Durant les derniers mois de la campagne pour le référendum, Salva Kiir s’est montré fidèle à sa réputation de taiseux, ne prenant la parole que pour appeler la communauté internationale et Khartoum à respecter le résultat du scrutin et multipliant les appels à la paix. C’est dans la cathédrale Sainte-Thérèse, à Juba, que ce chrétien pratiquant a prononcé ses discours les plus politiques, retransmis en direct à la radio locale. Il s’y montre chaque dimanche vêtu d’une simple tunique traditionnelle, confortablement assis au premier rang, à sa place attitrée, dans un large fauteuil en cuir. Lorsque les bancs sont pleins, il monte parfois en chaire pour s’adresser aux paroissiens. C’est là que, le 31 octobre 2009, il appelle pour la première fois clairement son peuple à se prononcer pour la séparation : « Lors de ce référendum, il faudra choisir entre rester un citoyen de seconde zone dans son propre pays ou devenir une personne libre dans un État indépendant. »
Intrigues de couloirs
Lors de l’une de ces déclarations du dimanche, Salva Kiir aurait aussi fait connaître son désir de se retirer de la vie politique à l’issue du référendum. La déclaration est passée inaperçue. Est-elle toujours d’actualité ? Pour certaines personnes de son entourage, l’ancien guérillero est aujourd’hui fatigué et déprimé. Il n’a pas pris un jour de congé depuis des années et rêve de passer la main. Cinq années de palabres et d’intrigues de couloirs ont eu raison de sa résistance, plus sûrement que vingt années de guerre. « Kiir n’est pas un homme assoiffé de pouvoir, analyse Gérard Prunier. Il a accepté ce rôle, mais ne l’a pas voulu. Si jamais il reste en place après le vote, ce sera uniquement parce que les dissidences sont telles qu’il représente le meilleur compromis. »

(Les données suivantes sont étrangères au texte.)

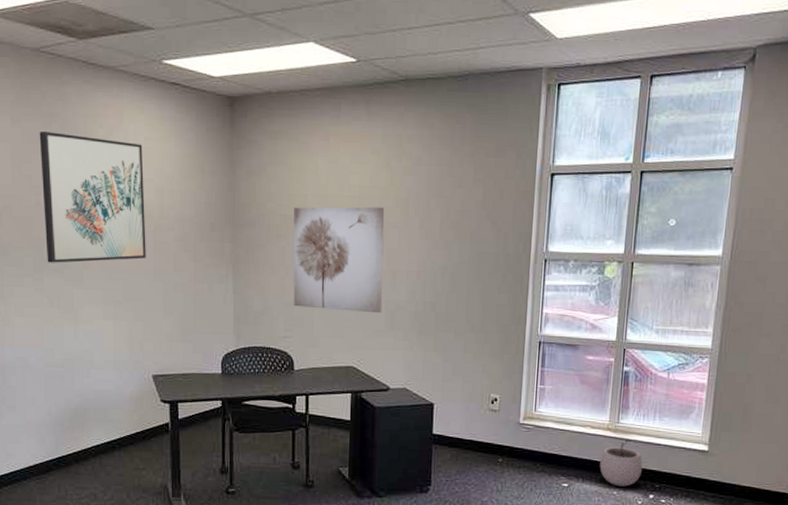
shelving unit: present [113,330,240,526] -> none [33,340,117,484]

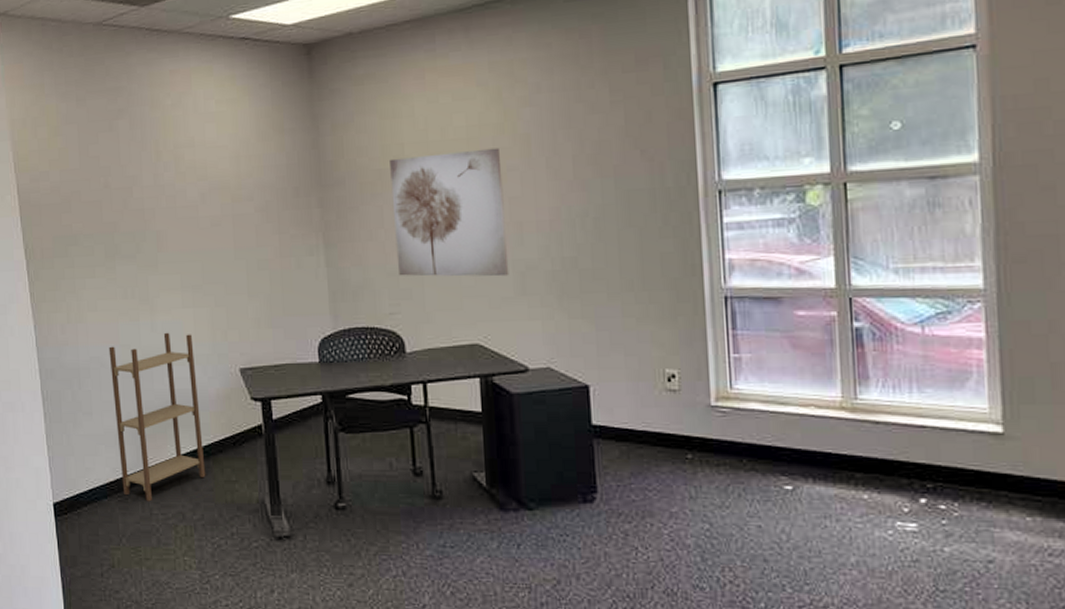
shelving unit: none [33,340,117,484] -> present [108,332,206,502]
wall art: present [39,130,146,263] -> none [105,107,225,249]
plant pot: present [599,438,643,487] -> none [835,420,904,488]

S’il choisit de rester, Salva Kiir devra conserver la diplomatie au cœur de ses priorités. Après le référendum, le nouveau leader sud-soudanais devra encore négocier les formalités de la séparation des deux États et régler les questions litigieuses : le partage de l’argent du pétrole, le tracé de la frontière, la question de la nationalité… La transition doit durer six mois. L’indépendance formelle est prévue le 9 juillet et la crainte d’un retour à la guerre est dans tous les esprits.